I’m hunkered at an old battered table in this little breakfast nook off my kitchen, with the oven door open and the setting on broil. I have all rangetop burners going at full. I’ve closed off the bedroom to concentrate this heat. It’s cold out, no doubt about that. But the overcast morning is adding a huge psychological component to my dark, piteous state. This cup of strong, sweet coffee is helping a bit.

The plan for the day is to continue the self-caffeination process until I have the needed reserves to move into the other room, to my standing desk, and plug this laptop into a larger monitor, soundboard, USB keyboard, and maybe even my video projector, and dive into a lengthy series of tutorials for Ableton Live, a music composition and performing program.

This had been my Monday plan, but the day was sidetracked when Dragonfly (AKA Robin) called to ask my help on converting some video files for a project she was working on.



We had lunch first at La Barca. I ask her to tell me about her trip to Burning Man back in August. It’s usually during the holidays when I see Dragonfly. She comes back home from New York to visit her family. Up in NYC she has, for several years, been a member of the Stop Shopping Gospel Choir, an activist performance group fronted by Reverend Billy. It was with Rev. Billy and the Church of Stop Shopping that Dragonfly attended Burning Man. It sounded like she and the choir had a very positive experience out on the playa. I’d like to go some day.

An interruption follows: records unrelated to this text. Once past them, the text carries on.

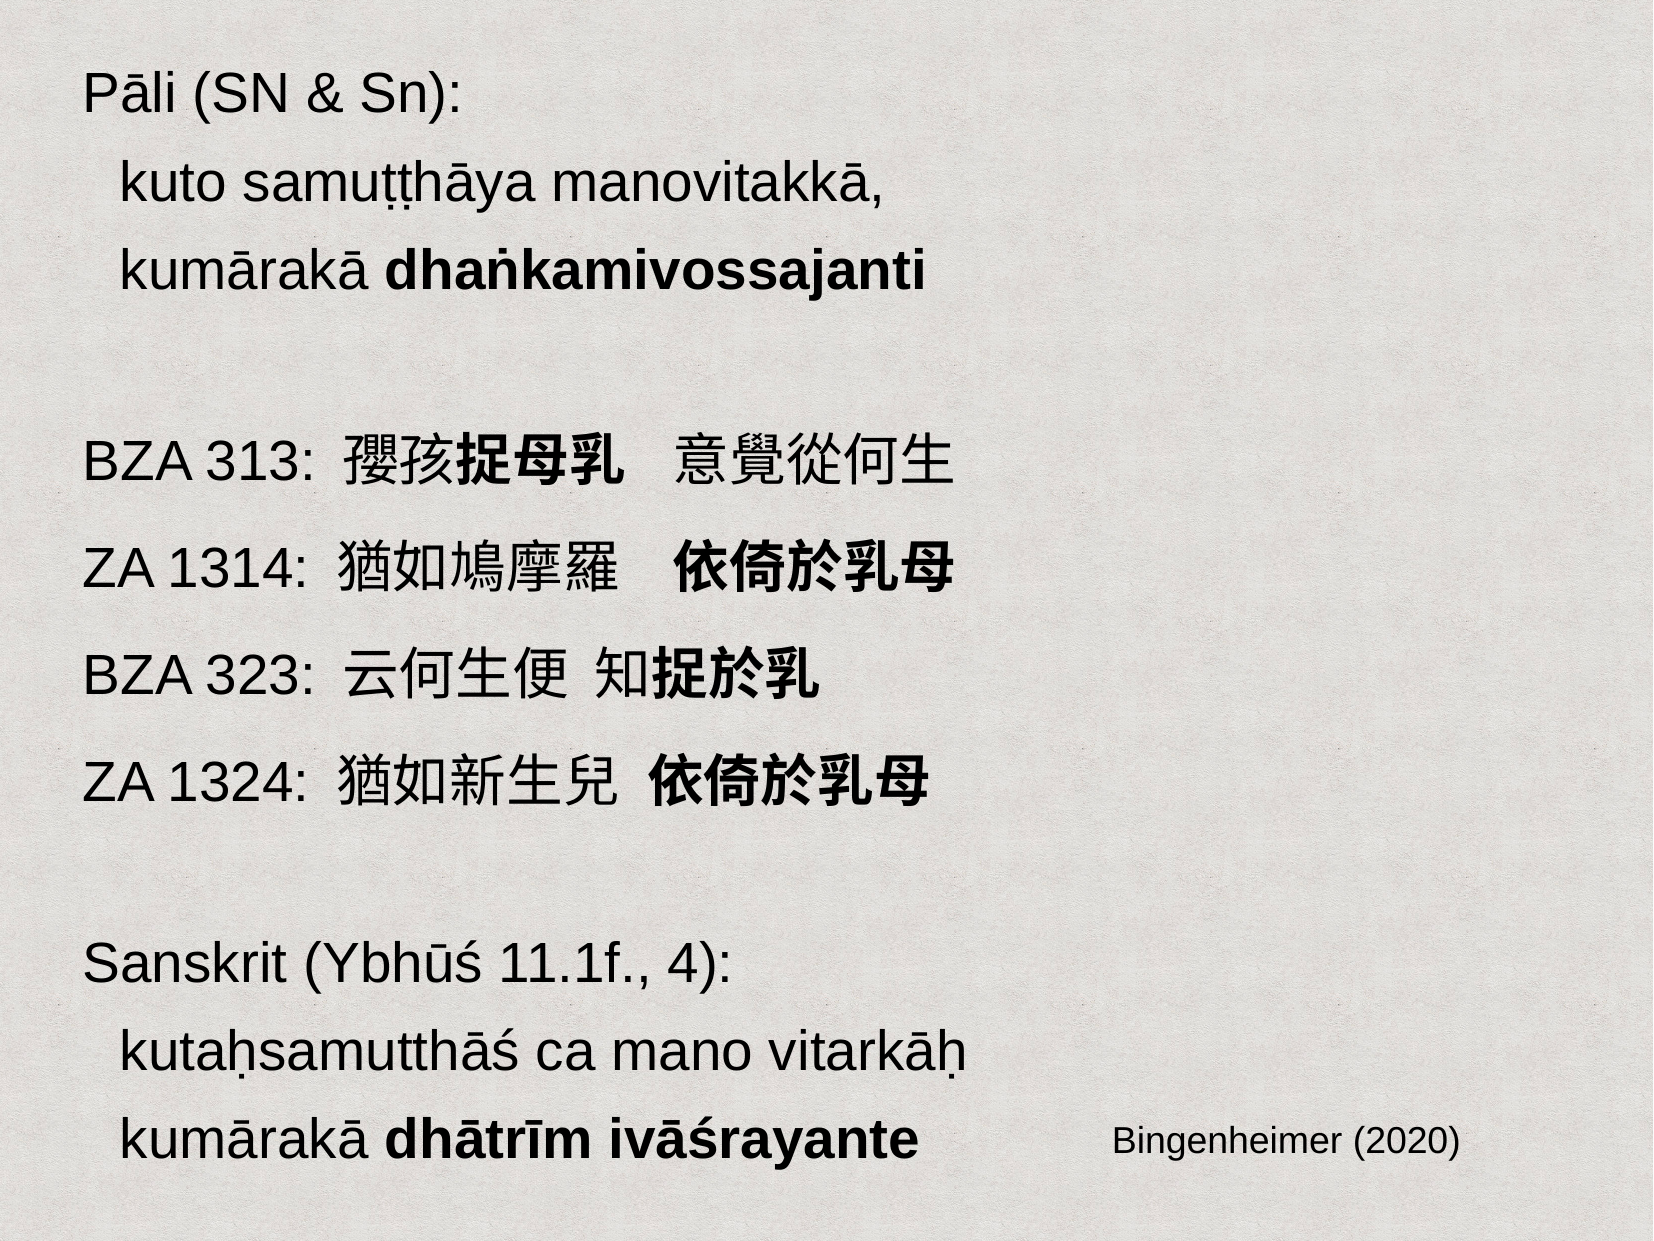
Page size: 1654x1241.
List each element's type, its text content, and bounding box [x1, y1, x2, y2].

list Pāli (SN & Sn): kuto samuṭṭhāya manovitakkā, kumārakā dhaṅkamivossajanti BZA 313: 孾孩捉母乳 意覺從何生 ZA 1314: 猶如鳩摩羅 依倚於乳母 BZA 323: 云何生便 知捉於乳 ZA 1324: 猶如新生兒 依倚於乳母 Sanskrit (Ybhūś 11.1f., 4): kutaḥsamutthāś ca mano vitarkāḥ kumārakā dhātrīm ivāśrayante [82, 61, 1566, 1184]
text_box Bingenheimer (2020) [1097, 1112, 1571, 1170]
picture [0, 0, 1654, 1241]
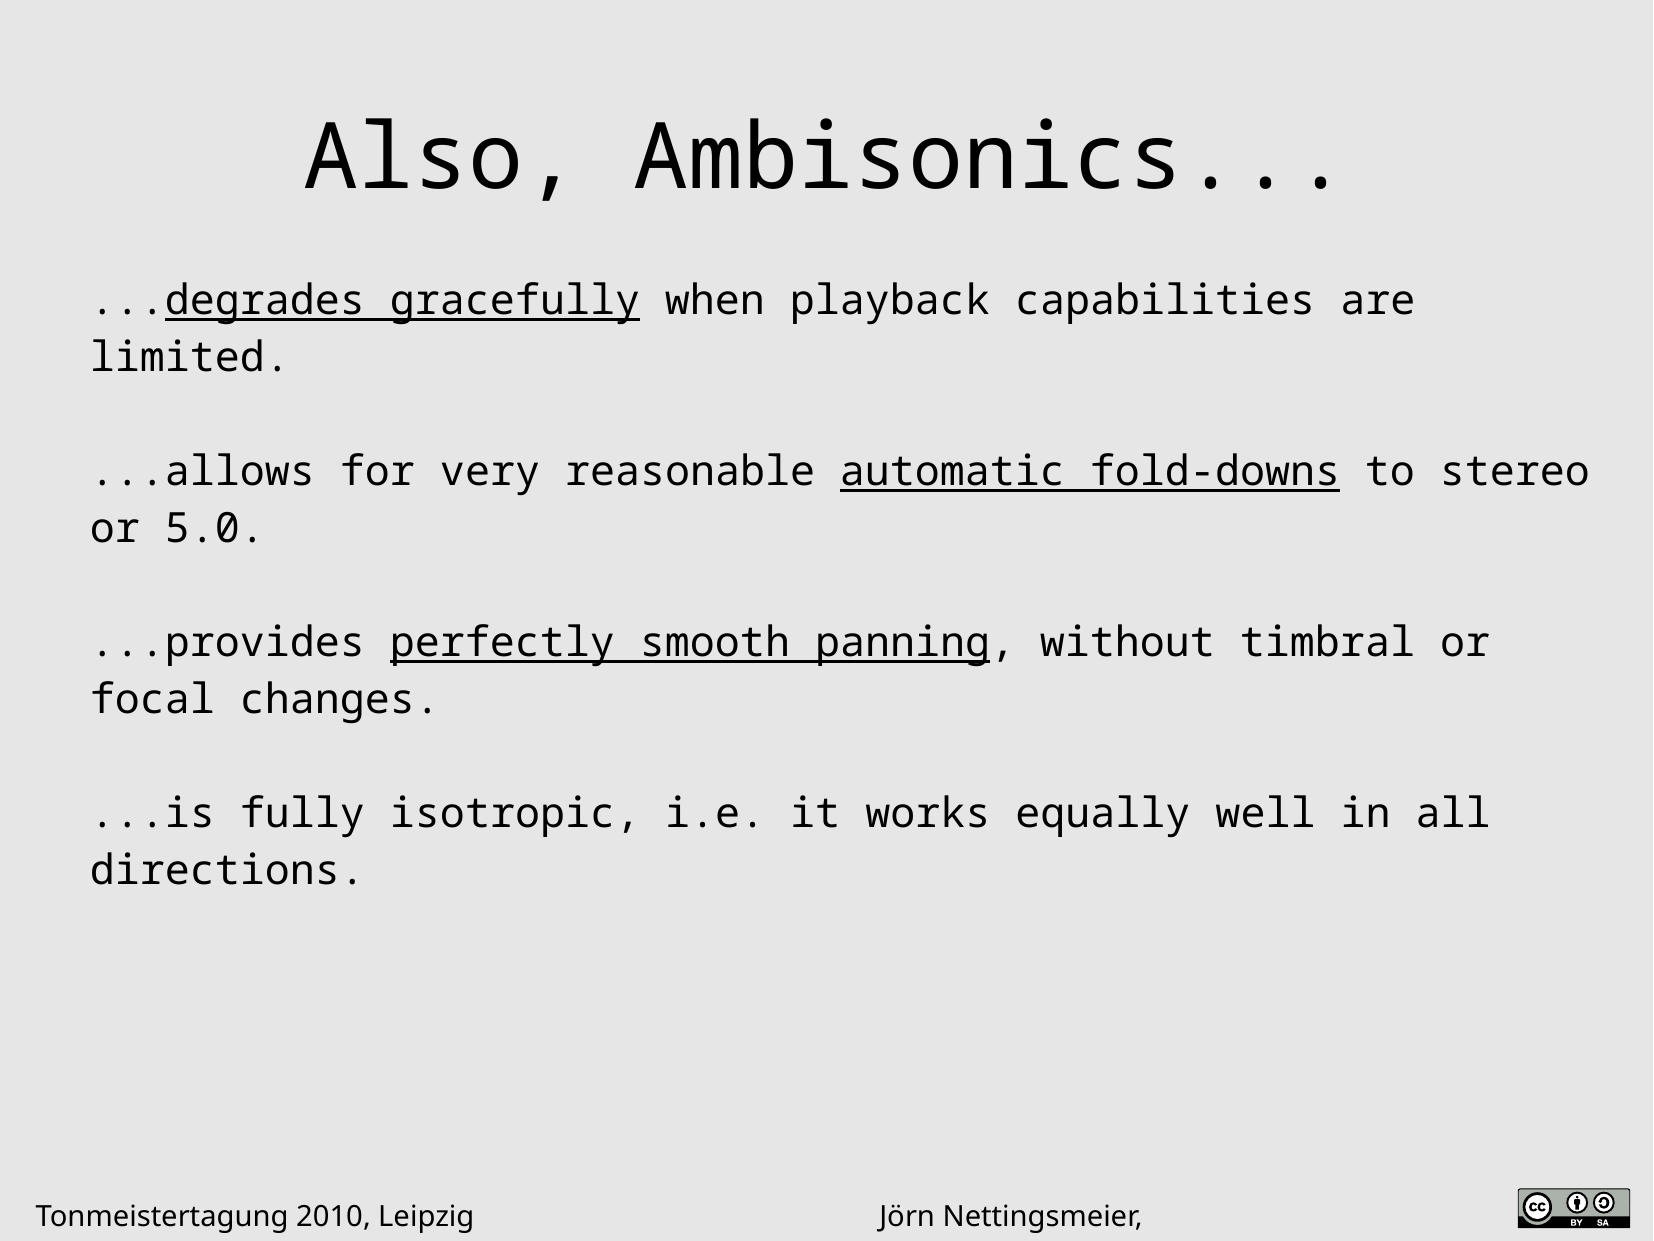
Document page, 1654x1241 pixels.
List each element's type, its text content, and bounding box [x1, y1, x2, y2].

Here’s a link to the choir’s profiles, with Dragonfly at the top.

Stop Shopping Gospel Choir.

We then headed to G2E. After a lengthy bout of fiddly work, we managed to convert her pesky WMV files into something my copy of FinalCut Pro can work with. As she did some editing, I read the script to a new project by Gustavo Stebner. It’s a lucha-theme short, Wappo vs. the World. I believe I’m doing some camera and or sound work for a shoot Sunday. It should be fun.